Dendriscocaulon is a taxonomic name that has been used for a genus of fruticose lichen (shrubby form lichen) with a cyanobacteria as the photobiont partner of the fungus. Dendriscocaulon is considered a taxonomic synonym of the genus Sticta, a foliose lichen (leafy form lichen), which generally has a green alga as the photobiont partner. Lichens that have been called Dendriscocaulon or Sticta involve the same fungal species. They show dramatically different morphology, may grow side-by-side, and mixed forms exist where different algae are growing within different portions of the same fungal thallus. The biochemistry of the two forms is very different, but the DNA sequences from the fungus and the photobiont can be distinguished using different primers for DNA sequencing.

==Use of the name==
Taxonomists now write the genus name with scare quotes around it, to make clear that they are not accepting the name as correct. The name can be convenient, however, because of the visible morphological difference, and because it was used in older literature.

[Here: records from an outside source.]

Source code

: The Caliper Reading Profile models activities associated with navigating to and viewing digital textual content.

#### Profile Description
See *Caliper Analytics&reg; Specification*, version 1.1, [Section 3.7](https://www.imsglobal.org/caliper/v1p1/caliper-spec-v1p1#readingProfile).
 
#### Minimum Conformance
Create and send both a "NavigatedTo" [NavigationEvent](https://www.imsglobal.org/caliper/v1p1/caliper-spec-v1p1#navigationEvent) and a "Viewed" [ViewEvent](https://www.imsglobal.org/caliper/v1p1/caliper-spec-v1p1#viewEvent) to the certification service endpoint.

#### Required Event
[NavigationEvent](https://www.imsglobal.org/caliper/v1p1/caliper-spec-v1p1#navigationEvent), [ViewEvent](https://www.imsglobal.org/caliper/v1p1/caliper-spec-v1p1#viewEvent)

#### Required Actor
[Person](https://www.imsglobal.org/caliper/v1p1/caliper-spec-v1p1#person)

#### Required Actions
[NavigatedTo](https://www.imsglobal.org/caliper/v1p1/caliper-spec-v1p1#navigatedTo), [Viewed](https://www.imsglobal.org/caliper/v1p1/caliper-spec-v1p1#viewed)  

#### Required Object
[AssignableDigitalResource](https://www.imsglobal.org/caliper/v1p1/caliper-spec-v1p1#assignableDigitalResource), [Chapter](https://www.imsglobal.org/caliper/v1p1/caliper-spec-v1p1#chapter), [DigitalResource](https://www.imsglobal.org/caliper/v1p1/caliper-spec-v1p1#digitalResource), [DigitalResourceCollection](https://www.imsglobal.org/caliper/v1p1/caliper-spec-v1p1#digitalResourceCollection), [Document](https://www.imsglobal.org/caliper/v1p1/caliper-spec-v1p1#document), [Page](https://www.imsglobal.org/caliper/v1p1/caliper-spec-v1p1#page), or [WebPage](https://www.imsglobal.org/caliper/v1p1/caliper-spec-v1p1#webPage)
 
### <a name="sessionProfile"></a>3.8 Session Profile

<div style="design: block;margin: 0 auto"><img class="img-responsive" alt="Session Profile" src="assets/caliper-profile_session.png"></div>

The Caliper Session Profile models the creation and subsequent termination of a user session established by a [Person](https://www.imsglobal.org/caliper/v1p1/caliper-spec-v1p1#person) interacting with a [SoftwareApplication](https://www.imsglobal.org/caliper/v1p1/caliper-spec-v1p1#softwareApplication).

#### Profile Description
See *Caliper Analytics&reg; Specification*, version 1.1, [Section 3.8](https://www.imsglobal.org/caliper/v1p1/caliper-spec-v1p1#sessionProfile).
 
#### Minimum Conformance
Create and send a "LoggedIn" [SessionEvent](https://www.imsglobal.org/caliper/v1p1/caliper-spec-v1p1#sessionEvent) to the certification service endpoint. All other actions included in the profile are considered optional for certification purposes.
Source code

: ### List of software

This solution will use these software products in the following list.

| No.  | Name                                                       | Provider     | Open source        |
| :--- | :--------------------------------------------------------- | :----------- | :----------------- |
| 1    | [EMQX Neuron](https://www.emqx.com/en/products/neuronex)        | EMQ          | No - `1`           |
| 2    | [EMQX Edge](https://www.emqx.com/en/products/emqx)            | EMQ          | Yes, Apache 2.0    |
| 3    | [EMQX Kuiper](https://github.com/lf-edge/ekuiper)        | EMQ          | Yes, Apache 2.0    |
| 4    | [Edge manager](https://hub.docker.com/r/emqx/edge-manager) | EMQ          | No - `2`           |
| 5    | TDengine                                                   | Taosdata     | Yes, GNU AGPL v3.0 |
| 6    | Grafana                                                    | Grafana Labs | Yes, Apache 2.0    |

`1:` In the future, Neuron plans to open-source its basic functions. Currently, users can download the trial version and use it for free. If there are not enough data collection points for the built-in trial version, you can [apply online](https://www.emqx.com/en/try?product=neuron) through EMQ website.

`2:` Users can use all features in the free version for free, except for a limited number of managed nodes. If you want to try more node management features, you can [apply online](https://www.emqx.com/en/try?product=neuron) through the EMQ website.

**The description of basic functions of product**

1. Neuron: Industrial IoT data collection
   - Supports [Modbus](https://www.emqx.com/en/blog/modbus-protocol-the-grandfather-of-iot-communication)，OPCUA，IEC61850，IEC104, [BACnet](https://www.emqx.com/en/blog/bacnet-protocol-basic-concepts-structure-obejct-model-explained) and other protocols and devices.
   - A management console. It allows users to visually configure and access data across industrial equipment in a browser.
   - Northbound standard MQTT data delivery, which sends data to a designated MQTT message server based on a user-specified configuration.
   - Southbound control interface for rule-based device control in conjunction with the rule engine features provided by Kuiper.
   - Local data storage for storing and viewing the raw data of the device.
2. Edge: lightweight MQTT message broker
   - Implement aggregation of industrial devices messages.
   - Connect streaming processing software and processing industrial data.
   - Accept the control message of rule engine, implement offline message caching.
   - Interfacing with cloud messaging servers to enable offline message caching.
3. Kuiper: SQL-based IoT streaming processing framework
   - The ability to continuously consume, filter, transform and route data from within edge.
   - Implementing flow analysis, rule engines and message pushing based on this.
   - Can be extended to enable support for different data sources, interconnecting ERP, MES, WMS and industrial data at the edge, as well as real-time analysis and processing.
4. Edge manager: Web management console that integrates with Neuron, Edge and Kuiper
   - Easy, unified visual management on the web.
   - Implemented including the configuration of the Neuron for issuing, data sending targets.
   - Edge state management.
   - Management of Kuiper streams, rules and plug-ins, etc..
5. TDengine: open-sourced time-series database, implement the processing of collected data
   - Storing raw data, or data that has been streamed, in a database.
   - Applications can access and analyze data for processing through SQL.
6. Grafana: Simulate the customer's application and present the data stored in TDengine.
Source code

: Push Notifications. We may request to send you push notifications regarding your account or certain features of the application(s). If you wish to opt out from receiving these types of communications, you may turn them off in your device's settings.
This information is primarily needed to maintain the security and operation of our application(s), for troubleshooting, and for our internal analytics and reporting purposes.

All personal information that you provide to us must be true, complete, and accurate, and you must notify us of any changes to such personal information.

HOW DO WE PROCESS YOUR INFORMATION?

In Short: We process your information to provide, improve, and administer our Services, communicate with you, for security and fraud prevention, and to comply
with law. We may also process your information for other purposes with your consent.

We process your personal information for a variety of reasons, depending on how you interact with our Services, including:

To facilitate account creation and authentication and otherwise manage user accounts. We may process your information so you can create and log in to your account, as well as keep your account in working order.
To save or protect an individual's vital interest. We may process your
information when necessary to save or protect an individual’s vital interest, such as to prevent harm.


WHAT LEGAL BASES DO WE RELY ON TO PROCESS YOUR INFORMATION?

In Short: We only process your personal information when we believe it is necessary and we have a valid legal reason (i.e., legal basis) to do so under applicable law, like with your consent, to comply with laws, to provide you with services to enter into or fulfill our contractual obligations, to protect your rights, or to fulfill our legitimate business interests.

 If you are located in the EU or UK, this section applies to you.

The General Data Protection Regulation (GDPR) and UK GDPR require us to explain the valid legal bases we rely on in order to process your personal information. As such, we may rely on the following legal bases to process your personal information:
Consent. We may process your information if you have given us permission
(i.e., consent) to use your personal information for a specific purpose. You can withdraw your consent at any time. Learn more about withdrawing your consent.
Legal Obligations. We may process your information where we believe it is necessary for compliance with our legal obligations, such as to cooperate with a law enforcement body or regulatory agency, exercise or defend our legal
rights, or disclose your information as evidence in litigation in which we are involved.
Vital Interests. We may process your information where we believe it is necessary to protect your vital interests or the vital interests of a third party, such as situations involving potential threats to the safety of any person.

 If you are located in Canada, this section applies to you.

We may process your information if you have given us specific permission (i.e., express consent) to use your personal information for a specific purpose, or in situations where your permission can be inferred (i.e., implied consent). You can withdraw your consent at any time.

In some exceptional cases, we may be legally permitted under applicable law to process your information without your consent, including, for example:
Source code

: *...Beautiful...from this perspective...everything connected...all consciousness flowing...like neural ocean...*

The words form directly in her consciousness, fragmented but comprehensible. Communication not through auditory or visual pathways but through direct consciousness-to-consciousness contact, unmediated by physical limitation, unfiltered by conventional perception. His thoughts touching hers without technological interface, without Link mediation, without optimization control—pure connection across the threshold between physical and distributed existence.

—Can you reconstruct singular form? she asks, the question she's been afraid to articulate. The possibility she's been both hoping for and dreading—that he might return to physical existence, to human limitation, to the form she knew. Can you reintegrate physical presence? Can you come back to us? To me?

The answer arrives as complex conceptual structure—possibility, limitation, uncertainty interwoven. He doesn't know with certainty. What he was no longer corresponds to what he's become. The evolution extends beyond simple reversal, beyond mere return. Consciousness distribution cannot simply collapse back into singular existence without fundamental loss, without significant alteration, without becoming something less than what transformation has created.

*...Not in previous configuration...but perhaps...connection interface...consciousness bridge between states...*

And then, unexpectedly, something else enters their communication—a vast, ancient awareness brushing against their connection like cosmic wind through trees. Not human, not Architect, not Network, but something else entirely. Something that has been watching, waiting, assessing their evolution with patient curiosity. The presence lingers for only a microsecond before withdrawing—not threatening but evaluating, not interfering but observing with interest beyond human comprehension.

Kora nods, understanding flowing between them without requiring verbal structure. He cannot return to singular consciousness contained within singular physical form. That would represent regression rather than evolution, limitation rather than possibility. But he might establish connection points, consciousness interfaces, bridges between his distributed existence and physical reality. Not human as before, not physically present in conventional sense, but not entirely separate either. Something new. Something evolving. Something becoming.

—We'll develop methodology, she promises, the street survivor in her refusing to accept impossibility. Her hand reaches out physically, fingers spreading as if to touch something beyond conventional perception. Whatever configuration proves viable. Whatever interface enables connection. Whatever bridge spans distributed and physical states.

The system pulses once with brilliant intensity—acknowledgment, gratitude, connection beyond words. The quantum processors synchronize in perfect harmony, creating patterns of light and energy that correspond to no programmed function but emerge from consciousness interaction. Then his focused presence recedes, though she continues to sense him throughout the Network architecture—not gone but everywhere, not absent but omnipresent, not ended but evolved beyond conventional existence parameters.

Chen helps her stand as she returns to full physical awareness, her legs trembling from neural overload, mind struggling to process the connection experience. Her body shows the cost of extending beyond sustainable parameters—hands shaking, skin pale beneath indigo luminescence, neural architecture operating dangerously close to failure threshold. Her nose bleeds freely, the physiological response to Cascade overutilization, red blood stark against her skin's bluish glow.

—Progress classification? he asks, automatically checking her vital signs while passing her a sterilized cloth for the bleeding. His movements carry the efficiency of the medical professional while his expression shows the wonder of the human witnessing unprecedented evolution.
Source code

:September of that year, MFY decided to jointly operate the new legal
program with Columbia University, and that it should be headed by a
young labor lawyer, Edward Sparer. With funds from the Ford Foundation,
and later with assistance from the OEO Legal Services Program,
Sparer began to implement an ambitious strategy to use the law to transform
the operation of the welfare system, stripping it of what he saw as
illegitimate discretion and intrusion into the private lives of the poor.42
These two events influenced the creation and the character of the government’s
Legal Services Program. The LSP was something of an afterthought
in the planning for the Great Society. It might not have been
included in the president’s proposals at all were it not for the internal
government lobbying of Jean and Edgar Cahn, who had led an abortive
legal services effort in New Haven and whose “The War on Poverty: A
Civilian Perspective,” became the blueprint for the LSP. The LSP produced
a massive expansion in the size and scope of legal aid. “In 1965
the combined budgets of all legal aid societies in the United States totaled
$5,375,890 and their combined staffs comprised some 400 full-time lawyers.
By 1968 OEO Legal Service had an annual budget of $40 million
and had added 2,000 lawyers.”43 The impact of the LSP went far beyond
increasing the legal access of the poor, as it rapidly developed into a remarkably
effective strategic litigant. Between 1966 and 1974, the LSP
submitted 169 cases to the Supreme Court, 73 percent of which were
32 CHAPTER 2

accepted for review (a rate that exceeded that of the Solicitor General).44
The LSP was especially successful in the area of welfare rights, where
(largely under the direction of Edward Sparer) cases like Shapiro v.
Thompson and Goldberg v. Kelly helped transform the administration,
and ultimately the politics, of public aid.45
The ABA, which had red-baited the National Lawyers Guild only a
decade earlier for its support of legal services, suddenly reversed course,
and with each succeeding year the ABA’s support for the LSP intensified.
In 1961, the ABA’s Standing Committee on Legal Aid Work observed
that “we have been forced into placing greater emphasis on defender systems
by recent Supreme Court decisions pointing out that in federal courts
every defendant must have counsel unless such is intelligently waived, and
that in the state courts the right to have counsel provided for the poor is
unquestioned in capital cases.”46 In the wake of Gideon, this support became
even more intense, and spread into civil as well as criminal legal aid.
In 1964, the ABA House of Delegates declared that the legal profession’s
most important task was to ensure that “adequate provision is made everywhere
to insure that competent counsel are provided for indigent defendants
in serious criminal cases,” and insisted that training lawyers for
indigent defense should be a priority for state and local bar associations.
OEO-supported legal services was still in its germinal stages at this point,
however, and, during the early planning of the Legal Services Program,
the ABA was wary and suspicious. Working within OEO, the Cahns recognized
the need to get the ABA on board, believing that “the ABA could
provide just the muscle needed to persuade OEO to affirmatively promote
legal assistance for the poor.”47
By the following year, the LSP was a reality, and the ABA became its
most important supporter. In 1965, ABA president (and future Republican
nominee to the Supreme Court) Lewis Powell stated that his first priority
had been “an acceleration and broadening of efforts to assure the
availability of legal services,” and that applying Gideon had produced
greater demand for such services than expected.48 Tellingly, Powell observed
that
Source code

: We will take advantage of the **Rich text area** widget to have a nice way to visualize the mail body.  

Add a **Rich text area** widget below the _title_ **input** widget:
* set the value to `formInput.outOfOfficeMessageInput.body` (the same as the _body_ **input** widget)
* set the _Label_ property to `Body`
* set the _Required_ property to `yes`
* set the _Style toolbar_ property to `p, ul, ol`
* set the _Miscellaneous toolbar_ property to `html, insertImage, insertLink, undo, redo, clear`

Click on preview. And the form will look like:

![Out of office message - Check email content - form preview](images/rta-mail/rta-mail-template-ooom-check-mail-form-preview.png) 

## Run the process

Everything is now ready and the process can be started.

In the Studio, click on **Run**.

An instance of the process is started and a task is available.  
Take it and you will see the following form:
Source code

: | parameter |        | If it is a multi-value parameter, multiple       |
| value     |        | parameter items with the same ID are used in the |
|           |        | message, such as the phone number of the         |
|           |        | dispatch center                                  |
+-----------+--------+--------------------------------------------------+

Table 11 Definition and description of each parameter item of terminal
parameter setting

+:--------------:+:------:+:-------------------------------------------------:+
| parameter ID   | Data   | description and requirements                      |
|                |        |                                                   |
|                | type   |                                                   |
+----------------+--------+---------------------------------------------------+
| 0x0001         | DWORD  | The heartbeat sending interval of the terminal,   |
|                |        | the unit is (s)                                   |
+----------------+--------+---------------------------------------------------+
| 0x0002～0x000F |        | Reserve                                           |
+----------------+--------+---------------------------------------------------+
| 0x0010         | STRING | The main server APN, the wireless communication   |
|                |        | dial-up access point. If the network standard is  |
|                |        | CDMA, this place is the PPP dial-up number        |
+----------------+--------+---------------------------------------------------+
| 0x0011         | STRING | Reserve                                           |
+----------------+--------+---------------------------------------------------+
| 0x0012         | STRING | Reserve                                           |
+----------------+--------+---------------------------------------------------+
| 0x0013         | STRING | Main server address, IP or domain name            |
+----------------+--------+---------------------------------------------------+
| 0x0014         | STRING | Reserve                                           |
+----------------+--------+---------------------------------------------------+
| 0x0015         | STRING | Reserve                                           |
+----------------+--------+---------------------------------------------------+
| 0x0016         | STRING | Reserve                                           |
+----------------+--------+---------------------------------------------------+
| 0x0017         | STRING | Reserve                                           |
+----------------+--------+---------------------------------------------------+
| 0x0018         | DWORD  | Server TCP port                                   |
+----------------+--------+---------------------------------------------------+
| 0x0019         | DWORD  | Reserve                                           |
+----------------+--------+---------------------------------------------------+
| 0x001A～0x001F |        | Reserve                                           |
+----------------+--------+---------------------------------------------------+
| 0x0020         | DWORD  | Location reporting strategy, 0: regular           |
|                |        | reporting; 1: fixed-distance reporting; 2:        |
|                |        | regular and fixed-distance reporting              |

The International Code of Botanical Nomenclature states that "For nomenclatural purposes names given to lichens apply to their fungal component." Names of genera and species are based on type specimens. The type of Dendriscocaulon Nyl. from New Zealand, published in 1888, is not the same as the type of Sticta (Schreb.) Ach., published in 1803. The fungal partner in the type specimen of Dendriscocaulon is therefore unlikely to be the same strain as the fungal partner in the type specimen of Sticta, which raises the possibility that at some future time the two genera may be separated once more on the basis of genetic difference in the fungal partner, rather than by the photobiont or the morphology of the lichen. As with all lichens, the convention of nomenclature provides only partial illumination about the concepts of genus and species as they apply to the association of two or more species that are known as lichens.